In bankruptcy, timing can be very important. A recent case out of the Fourth Circuit illustrates this point, with a couple arguing that they ought to be allowed to keep their inheritance since they received it more than 180 days after their bankruptcy claim was filed. While the somewhat arbitrary 180-day rule might work to keep inheritances out of a bankruptcy estate in some cases, especially in Chapter 7 bankruptcies, the Court in this case went another way.
The Fourth Circuit Court of Appeals issued its decision this week regarding a bankruptcy case where a person who filed a Chapter 13 received a $100,000 inheritance. The Court ruled that the bankruptcy judge who handled the case was right to decide that the debtor’s inheritance ought to be considered part of the bankruptcy estate.
The case began when a couple, Rickey Dean and Cheri Carroll, filed for Chapter 13 bankruptcy protection. Under their repayment plan they agreed to make payments for 60 months. Three years later, the debtors notified the bankruptcy court that Dean’s mother had died and they expected to receive $100,000 in inheritance money. Because this inheritance occurred while the Chapter 13 remained open, the bankruptcy trustee attempted to modify their existing repayment plan to include this inheritance money.

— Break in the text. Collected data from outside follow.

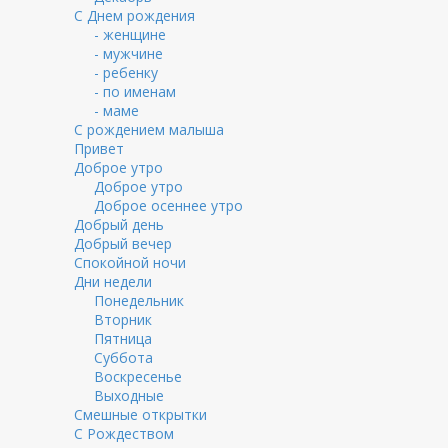
С Днем рождения
- женщине
- мужчине
- ребенку
- по именам
- маме
С рождением малыша
Привет
Доброе утро
Доброе утро
Доброе осеннее утро
Добрый день
Добрый вечер
Спокойной ночи
Дни недели
Понедельник
Вторник
Пятница
Суббота
Воскресенье
Выходные
Смешные открытки
С Рождеством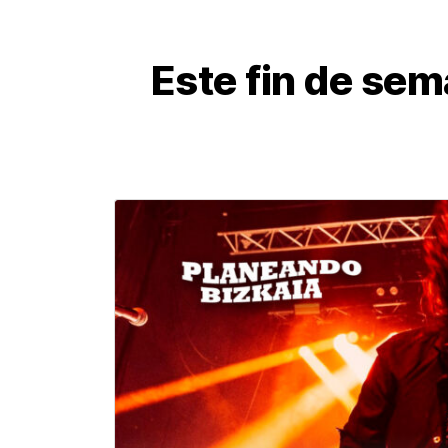
Este fin de sem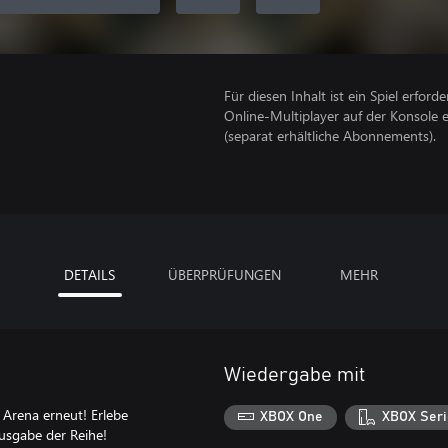
Für diesen Inhalt ist ein Spiel erforder
Online-Multiplayer auf der Konsole 
(separat erhältliche Abonnements).
DETAILS
ÜBERPRÜFUNGEN
MEHR
Wiedergabe mit
 Arena erneut! Erlebe
XBOX One
XBOX Seri
usgabe der Reihe!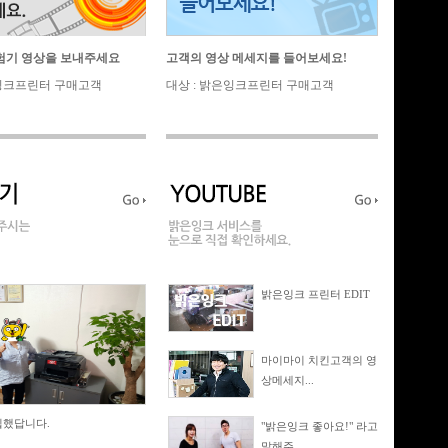
기 영상을 보내주세요
고객의 영상 메세지를 들어보세요!
은잉크프린터 구매고객
대상 : 밝은잉크프린터 구매고객
밝은잉크 프린터 EDIT
마이마이 치킨고객의 영
상메세지...
입했답니다.
"밝은잉크 좋아요!" 라고
말해주...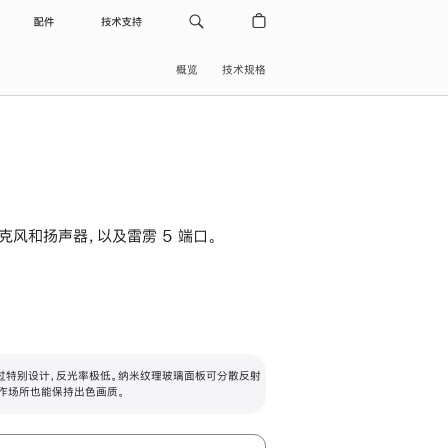
配件
技术支持
概览
技术规格
级麦克风和扬声器，以及雷雳 5 端口。
过特别设计，反光率极低。纳米纹理玻璃面板可分散反射
作场所也能保持出色画质。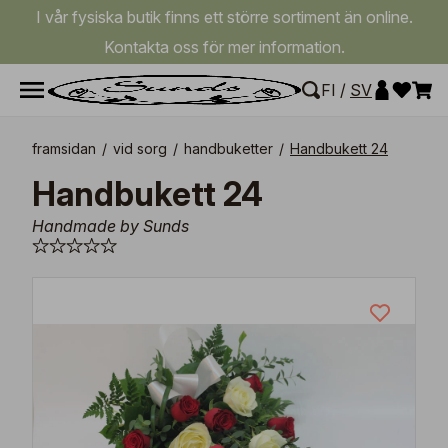
I vår fysiska butik finns ett större sortiment än online.
Kontakta oss för mer information.
FI
/
SV
framsidan
/
vid sorg
/
handbuketter
/
Handbukett 24
Handbukett 24
Handmade by Sunds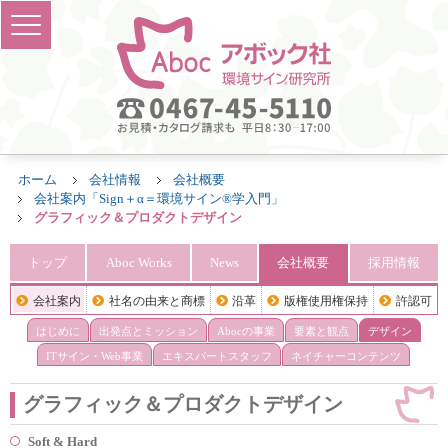
ホーム
会社情報
会社概要
会社案内「Sign＋α＝環境サイン®学入門」
グラフィック＆プロダクトデザイン
トップ
Aboc Works
News
会社概要
採用情報
会社案内
社名の由来と商標
沿革
版権使用権保持
許認可
はじめに
出発点と
ミッション
Abocの事業
要素と観点
デザイン
ITサイン
・Web事業
エキスパート
スタッフ
ネイチャー
コンテンツ
グラフィック＆プロダクトデザイン
Soft & Hard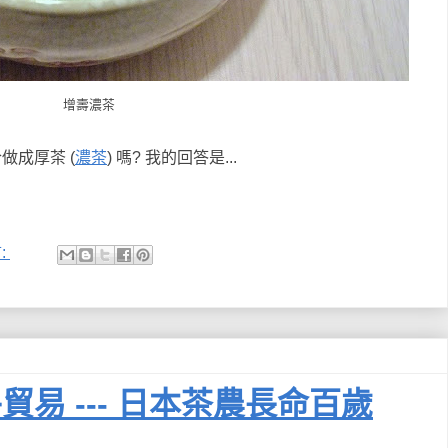
增壽濃茶
做成厚茶 (
濃茶
) 嗎? 我的回答是...
:
易 --- 日本茶農長命百歲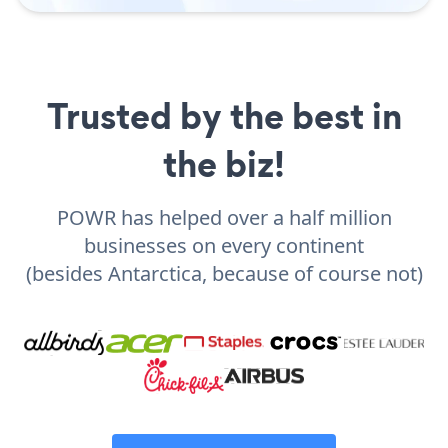
Trusted by the best in
the biz!
POWR has helped over a half million
businesses on every continent
(besides Antarctica, because of course not)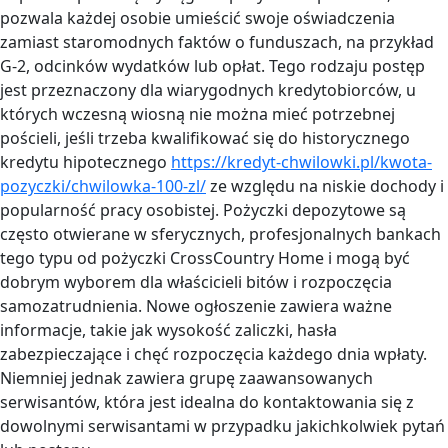
pozwala każdej osobie umieścić swoje oświadczenia
zamiast staromodnych faktów o funduszach, na przykład
G-2, odcinków wydatków lub opłat. Tego rodzaju postęp
jest przeznaczony dla wiarygodnych kredytobiorców, u
których wczesną wiosną nie można mieć potrzebnej
pościeli, jeśli trzeba kwalifikować się do historycznego
kredytu hipotecznego
https://kredyt-chwilowki.pl/kwota-
pozyczki/chwilowka-100-zl/
ze względu na niskie dochody i
popularność pracy osobistej. Pożyczki depozytowe są
często otwierane w sferycznych, profesjonalnych bankach
tego typu od pożyczki CrossCountry Home i mogą być
dobrym wyborem dla właścicieli bitów i rozpoczęcia
samozatrudnienia. Nowe ogłoszenie zawiera ważne
informacje, takie jak wysokość zaliczki, hasła
zabezpieczające i chęć rozpoczęcia każdego dnia wpłaty.
Niemniej jednak zawiera grupę zaawansowanych
serwisantów, która jest idealna do kontaktowania się z
dowolnymi serwisantami w przypadku jakichkolwiek pytań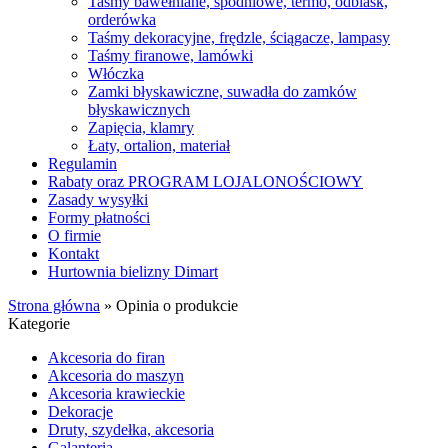
Taśmy bawełniane, spodniowe, termo, odblask,
orderówka
Taśmy dekoracyjne, frędzle, ściągacze, lampasy
Taśmy firanowe, lamówki
Włóczka
Zamki błyskawiczne, suwadła do zamków
błyskawicznych
Zapięcia, klamry
Łaty, ortalion, materiał
Regulamin
Rabaty oraz PROGRAM LOJALONOŚCIOWY
Zasady wysyłki
Formy płatności
O firmie
Kontakt
Hurtownia bielizny Dimart
Strona główna
»
Opinia o produkcie
Kategorie
Akcesoria do firan
Akcesoria do maszyn
Akcesoria krawieckie
Dekoracje
Druty, szydełka, akcesoria
Galanteria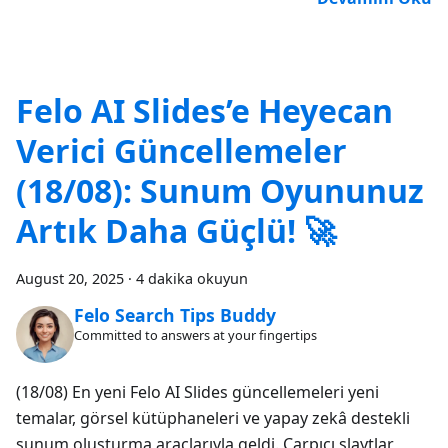
Felo AI Slides’e Heyecan
Verici Güncellemeler
(18/08): Sunum Oyununuz
Artık Daha Güçlü! 🚀
August 20, 2025
·
4 dakika okuyun
Felo Search Tips Buddy
Committed to answers at your fingertips
(18/08) En yeni Felo AI Slides güncellemeleri yeni
temalar, görsel kütüphaneleri ve yapay zekâ destekli
sunum oluşturma araçlarıyla geldi. Çarpıcı slaytlar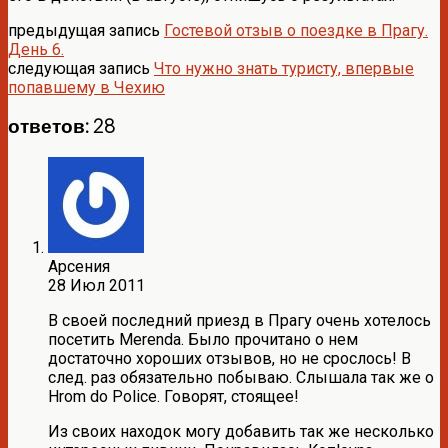
предыдущая запись
Гостевой отзыв о поездке в Прагу.
День 6.
следующая запись
Что нужно знать туристу, впервые
попавшему в Чехию
ответов: 28
Арсения
28 Июл 2011
В своей последний приезд в Прагу очень хотелось
посетить Merenda. Было прочитано о нем
достаточно хороших отзывов, но не срослось! В
след. раз обязательно побываю. Слышала так же о
Hrom do Police. Говорят, стоящее!
Из своих находок могу добавить так же несколько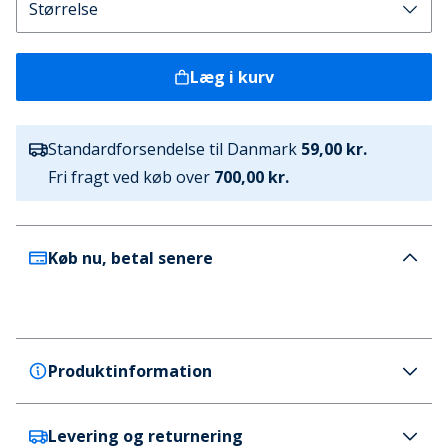
Læg i kurv
Standardforsendelse til Danmark
59,00 kr.
Fri fragt ved køb over
700,00 kr.
Køb nu, betal senere
Produktinformation
Levering og returnering
adidas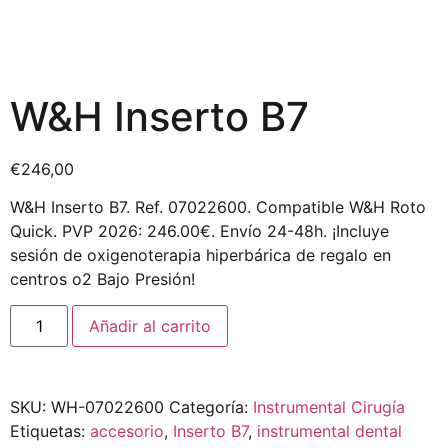
W&H Inserto B7
€
246,00
W&H Inserto B7. Ref. 07022600. Compatible W&H Roto
Quick. PVP 2026: 246.00€. Envío 24-48h. ¡Incluye
sesión de oxigenoterapia hiperbárica de regalo en
centros o2 Bajo Presión!
Añadir al carrito
SKU:
WH-07022600
Categoría:
Instrumental Cirugía
Etiquetas:
accesorio
,
Inserto B7
,
instrumental dental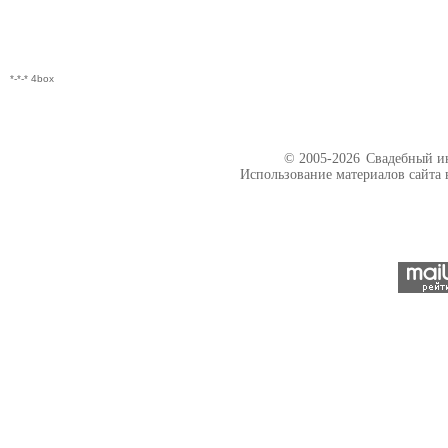
*-*-* 4box
© 2005-2026
Свадебный ин
Использование материалов сайта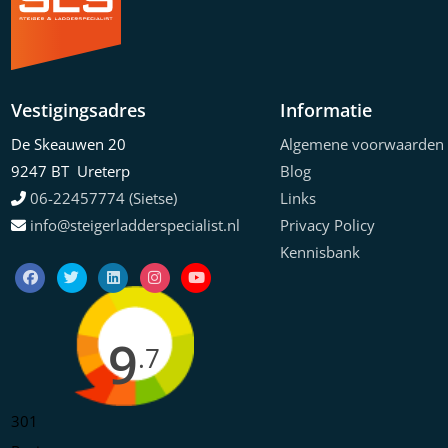
Vestigingsadres
Informatie
De Skeauwen 20
Algemene voorwaarden
9247 BT Ureterp
Blog
06-22457774 (Sietse)
Links
info@steigerladderspecialist.nl
Privacy Policy
Kennisbank
9
.7
301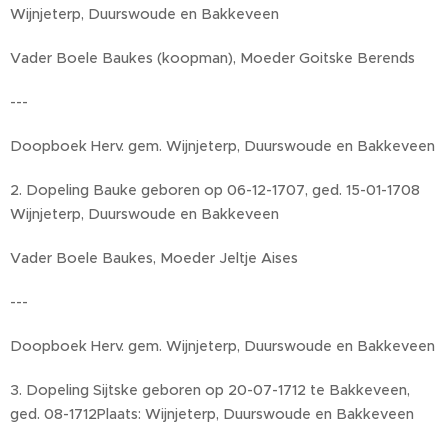
Wijnjeterp, Duurswoude en Bakkeveen
Vader Boele Baukes (koopman), Moeder Goitske Berends
---
Doopboek Herv. gem. Wijnjeterp, Duurswoude en Bakkeveen
2. Dopeling Bauke geboren op 06-12-1707, ged. 15-01-1708
Wijnjeterp, Duurswoude en Bakkeveen
Vader Boele Baukes, Moeder Jeltje Aises
---
Doopboek Herv. gem. Wijnjeterp, Duurswoude en Bakkeveen
3. Dopeling Sijtske geboren op 20-07-1712 te Bakkeveen,
ged. 08-1712Plaats: Wijnjeterp, Duurswoude en Bakkeveen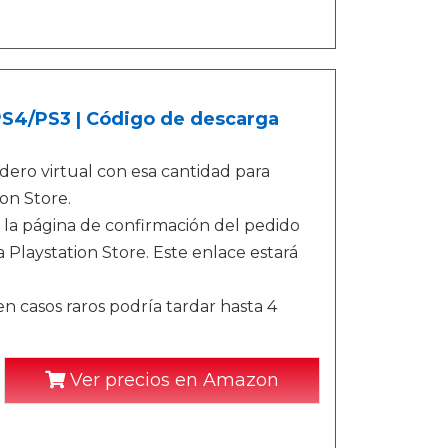
/PS4/PS3 | Código de descarga
ero virtual con esa cantidad para
on Store.
 la página de confirmación del pedido
 Playstation Store. Este enlace estará
n casos raros podría tardar hasta 4
Ver precios en Amazon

Dean and Carroll vehemently objected, but the bankruptcy court overruled their objections, deciding that the inheritance money was part of their overall estate and that it ought to be included in the plan to pay back creditors. The two then appealed the ruling to the Fourth Circuit, arguing that the money should be excluded from the bankruptcy estate because it was acquired more than 180 days after the bankruptcy had been filed.